# [EXERCISE AIM]
Please copy out every line of the listing below in which the word "down" appears.

# [ENTRIES SHOWN]
┄┄┄┄┄┄┄┄┄┄
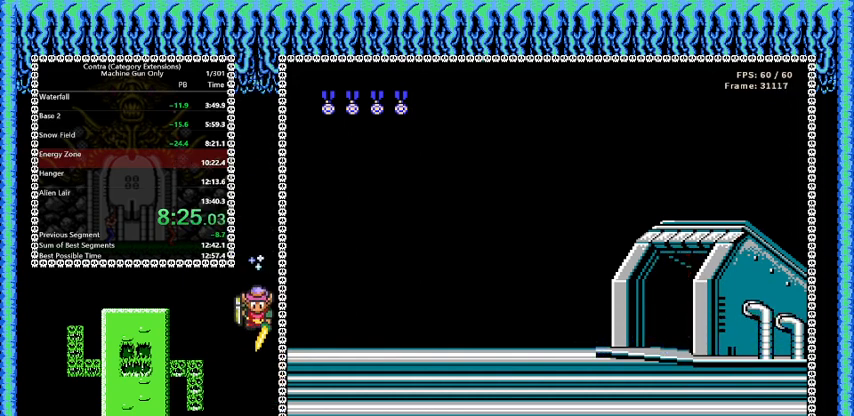
{"buttons": ["B", "DPAD_RIGHT"], "events": [[459, "DPAD_RIGHT", "down"]]}
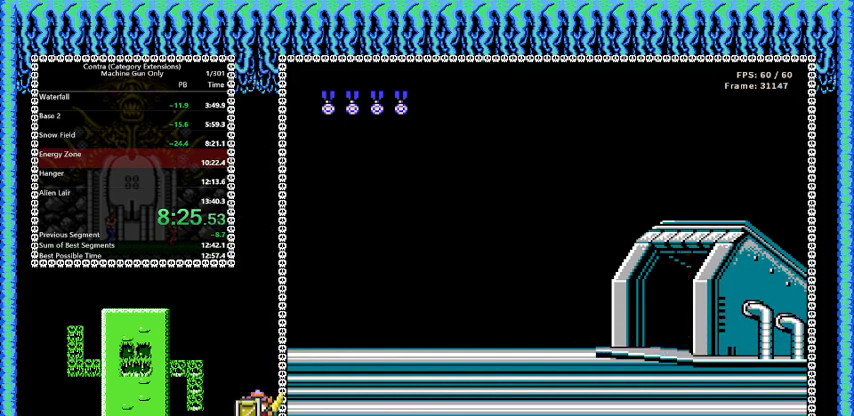
{"buttons": ["B", "DPAD_UP", "DPAD_RIGHT"], "events": [[42, "DPAD_UP", "down"]]}
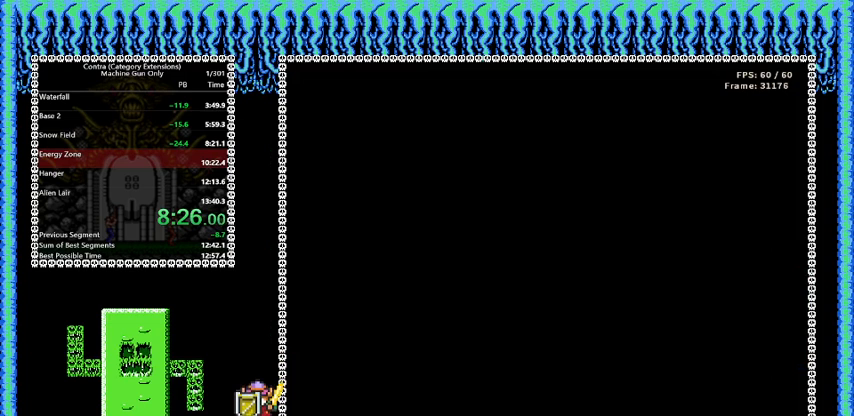
{"buttons": ["B", "DPAD_UP", "DPAD_RIGHT"], "events": [[209, "DPAD_UP", "up"], [250, "DPAD_RIGHT", "up"], [417, "DPAD_RIGHT", "down"], [500, "DPAD_UP", "down"]]}
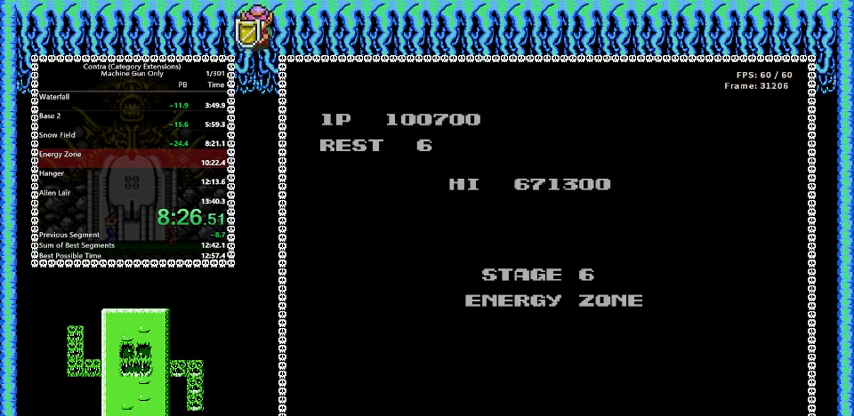
{"buttons": ["B", "DPAD_UP", "DPAD_RIGHT"], "events": []}
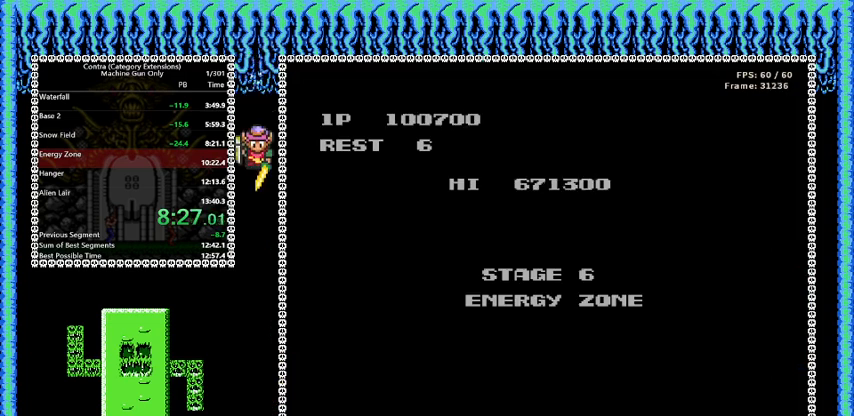
{"buttons": ["B", "DPAD_UP", "DPAD_RIGHT"], "events": []}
┄┄┄┄┄┄┄┄┄┄
# [TASK RESPONSE]
{"buttons": ["B", "DPAD_RIGHT"], "events": [[459, "DPAD_RIGHT", "down"]]}
{"buttons": ["B", "DPAD_UP", "DPAD_RIGHT"], "events": [[42, "DPAD_UP", "down"]]}
{"buttons": ["B", "DPAD_UP", "DPAD_RIGHT"], "events": [[209, "DPAD_UP", "up"], [250, "DPAD_RIGHT", "up"], [417, "DPAD_RIGHT", "down"], [500, "DPAD_UP", "down"]]}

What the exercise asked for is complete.